**Your assignment**
Reproduce each of the lines below word for word, in the same order.

**Material to process**
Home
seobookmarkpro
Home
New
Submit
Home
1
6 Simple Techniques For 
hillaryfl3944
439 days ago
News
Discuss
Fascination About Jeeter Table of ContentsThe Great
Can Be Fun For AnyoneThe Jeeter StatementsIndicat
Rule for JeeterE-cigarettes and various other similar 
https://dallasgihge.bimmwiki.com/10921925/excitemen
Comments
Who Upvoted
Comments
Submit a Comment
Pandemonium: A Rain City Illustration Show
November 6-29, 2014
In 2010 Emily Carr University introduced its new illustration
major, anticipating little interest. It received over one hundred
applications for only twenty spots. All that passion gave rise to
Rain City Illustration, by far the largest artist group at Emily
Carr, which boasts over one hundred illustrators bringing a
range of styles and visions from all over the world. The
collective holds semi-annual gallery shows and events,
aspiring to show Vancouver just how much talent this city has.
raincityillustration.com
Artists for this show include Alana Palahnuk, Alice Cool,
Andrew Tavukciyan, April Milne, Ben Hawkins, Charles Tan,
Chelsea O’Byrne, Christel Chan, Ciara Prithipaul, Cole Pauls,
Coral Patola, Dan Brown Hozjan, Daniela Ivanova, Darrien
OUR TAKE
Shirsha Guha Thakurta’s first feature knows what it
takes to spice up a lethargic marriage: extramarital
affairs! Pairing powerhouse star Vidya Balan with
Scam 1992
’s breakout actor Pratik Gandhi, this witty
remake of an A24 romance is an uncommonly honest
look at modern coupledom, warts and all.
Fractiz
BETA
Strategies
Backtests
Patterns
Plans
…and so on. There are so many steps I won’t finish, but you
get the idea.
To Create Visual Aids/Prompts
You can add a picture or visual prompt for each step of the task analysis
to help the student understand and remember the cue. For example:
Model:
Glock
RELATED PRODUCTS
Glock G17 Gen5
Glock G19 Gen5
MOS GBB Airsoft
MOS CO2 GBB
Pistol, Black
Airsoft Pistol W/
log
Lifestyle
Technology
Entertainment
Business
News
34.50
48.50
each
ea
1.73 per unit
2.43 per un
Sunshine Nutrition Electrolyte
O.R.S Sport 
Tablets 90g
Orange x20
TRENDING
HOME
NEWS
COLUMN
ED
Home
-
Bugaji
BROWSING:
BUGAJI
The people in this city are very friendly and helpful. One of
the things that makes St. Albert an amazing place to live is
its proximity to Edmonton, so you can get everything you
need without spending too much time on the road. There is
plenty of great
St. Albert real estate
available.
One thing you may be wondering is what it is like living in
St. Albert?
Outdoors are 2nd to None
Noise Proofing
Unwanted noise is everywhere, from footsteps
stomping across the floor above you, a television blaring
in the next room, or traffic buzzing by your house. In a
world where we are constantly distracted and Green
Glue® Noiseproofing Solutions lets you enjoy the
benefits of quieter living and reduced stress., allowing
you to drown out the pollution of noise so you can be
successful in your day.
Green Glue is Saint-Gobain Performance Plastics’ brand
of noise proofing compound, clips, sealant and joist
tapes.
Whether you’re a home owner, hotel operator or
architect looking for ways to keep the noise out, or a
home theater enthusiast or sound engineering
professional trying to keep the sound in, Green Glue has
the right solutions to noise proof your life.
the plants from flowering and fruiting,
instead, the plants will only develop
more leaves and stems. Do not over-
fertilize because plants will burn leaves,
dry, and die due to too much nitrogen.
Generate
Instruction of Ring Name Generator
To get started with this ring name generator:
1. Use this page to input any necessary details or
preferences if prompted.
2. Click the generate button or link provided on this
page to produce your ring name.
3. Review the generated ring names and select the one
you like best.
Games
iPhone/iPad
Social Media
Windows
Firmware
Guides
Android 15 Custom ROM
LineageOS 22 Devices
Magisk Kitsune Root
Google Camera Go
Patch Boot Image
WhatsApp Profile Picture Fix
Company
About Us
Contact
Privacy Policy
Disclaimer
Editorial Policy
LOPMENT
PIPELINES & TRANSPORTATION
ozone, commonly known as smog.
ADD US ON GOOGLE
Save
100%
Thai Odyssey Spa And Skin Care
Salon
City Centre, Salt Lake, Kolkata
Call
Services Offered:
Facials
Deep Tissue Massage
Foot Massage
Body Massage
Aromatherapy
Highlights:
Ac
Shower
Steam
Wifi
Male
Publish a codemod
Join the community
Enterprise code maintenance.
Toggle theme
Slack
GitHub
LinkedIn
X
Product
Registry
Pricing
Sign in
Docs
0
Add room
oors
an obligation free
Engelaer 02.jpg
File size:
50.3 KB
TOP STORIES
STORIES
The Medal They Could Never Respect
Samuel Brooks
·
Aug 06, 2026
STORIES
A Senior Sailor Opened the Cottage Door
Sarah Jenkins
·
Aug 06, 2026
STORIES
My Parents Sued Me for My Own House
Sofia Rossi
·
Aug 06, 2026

**Response for this exercise**
Home
seobookmarkpro
Home
New
Submit
Home
1
6 Simple Techniques For 
hillaryfl3944
439 days ago
News
Discuss
Fascination About Jeeter Table of ContentsThe Great
Can Be Fun For AnyoneThe Jeeter StatementsIndicat
Rule for JeeterE-cigarettes and various other similar 
https://dallasgihge.bimmwiki.com/10921925/excitemen
Comments
Who Upvoted
Comments
Submit a Comment
Pandemonium: A Rain City Illustration Show
November 6-29, 2014
In 2010 Emily Carr University introduced its new illustration
major, anticipating little interest. It received over one hundred
applications for only twenty spots. All that passion gave rise to
Rain City Illustration, by far the largest artist group at Emily
Carr, which boasts over one hundred illustrators bringing a
range of styles and visions from all over the world. The
collective holds semi-annual gallery shows and events,
aspiring to show Vancouver just how much talent this city has.
raincityillustration.com
Artists for this show include Alana Palahnuk, Alice Cool,
Andrew Tavukciyan, April Milne, Ben Hawkins, Charles Tan,
Chelsea O’Byrne, Christel Chan, Ciara Prithipaul, Cole Pauls,
Coral Patola, Dan Brown Hozjan, Daniela Ivanova, Darrien
OUR TAKE
Shirsha Guha Thakurta’s first feature knows what it
takes to spice up a lethargic marriage: extramarital
affairs! Pairing powerhouse star Vidya Balan with
Scam 1992
’s breakout actor Pratik Gandhi, this witty
remake of an A24 romance is an uncommonly honest
look at modern coupledom, warts and all.
Fractiz
BETA
Strategies
Backtests
Patterns
Plans
…and so on. There are so many steps I won’t finish, but you
get the idea.
To Create Visual Aids/Prompts
You can add a picture or visual prompt for each step of the task analysis
to help the student understand and remember the cue. For example:
Model:
Glock
RELATED PRODUCTS
Glock G17 Gen5
Glock G19 Gen5
MOS GBB Airsoft
MOS CO2 GBB
Pistol, Black
Airsoft Pistol W/
log
Lifestyle
Technology
Entertainment
Business
News
34.50
48.50
each
ea
1.73 per unit
2.43 per un
Sunshine Nutrition Electrolyte
O.R.S Sport 
Tablets 90g
Orange x20
TRENDING
HOME
NEWS
COLUMN
ED
Home
-
Bugaji
BROWSING:
BUGAJI
The people in this city are very friendly and helpful. One of
the things that makes St. Albert an amazing place to live is
its proximity to Edmonton, so you can get everything you
need without spending too much time on the road. There is
plenty of great
St. Albert real estate
available.
One thing you may be wondering is what it is like living in
St. Albert?
Outdoors are 2nd to None
Noise Proofing
Unwanted noise is everywhere, from footsteps
stomping across the floor above you, a television blaring
in the next room, or traffic buzzing by your house. In a
world where we are constantly distracted and Green
Glue® Noiseproofing Solutions lets you enjoy the
benefits of quieter living and reduced stress., allowing
you to drown out the pollution of noise so you can be
successful in your day.
Green Glue is Saint-Gobain Performance Plastics’ brand
of noise proofing compound, clips, sealant and joist
tapes.
Whether you’re a home owner, hotel operator or
architect looking for ways to keep the noise out, or a
home theater enthusiast or sound engineering
professional trying to keep the sound in, Green Glue has
the right solutions to noise proof your life.
the plants from flowering and fruiting,
instead, the plants will only develop
more leaves and stems. Do not over-
fertilize because plants will burn leaves,
dry, and die due to too much nitrogen.
Generate
Instruction of Ring Name Generator
To get started with this ring name generator:
1. Use this page to input any necessary details or
preferences if prompted.
2. Click the generate button or link provided on this
page to produce your ring name.
3. Review the generated ring names and select the one
you like best.
Games
iPhone/iPad
Social Media
Windows
Firmware
Guides
Android 15 Custom ROM
LineageOS 22 Devices
Magisk Kitsune Root
Google Camera Go
Patch Boot Image
WhatsApp Profile Picture Fix
Company
About Us
Contact
Privacy Policy
Disclaimer
Editorial Policy
LOPMENT
PIPELINES & TRANSPORTATION
ozone, commonly known as smog.
ADD US ON GOOGLE
Save
100%
Thai Odyssey Spa And Skin Care
Salon
City Centre, Salt Lake, Kolkata
Call
Services Offered:
Facials
Deep Tissue Massage
Foot Massage
Body Massage
Aromatherapy
Highlights:
Ac
Shower
Steam
Wifi
Male
Publish a codemod
Join the community
Enterprise code maintenance.
Toggle theme
Slack
GitHub
LinkedIn
X
Product
Registry
Pricing
Sign in
Docs
0
Add room
oors
an obligation free
Engelaer 02.jpg
File size:
50.3 KB
TOP STORIES
STORIES
The Medal They Could Never Respect
Samuel Brooks
·
Aug 06, 2026
STORIES
A Senior Sailor Opened the Cottage Door
Sarah Jenkins
·
Aug 06, 2026
STORIES
My Parents Sued Me for My Own House
Sofia Rossi
·
Aug 06, 2026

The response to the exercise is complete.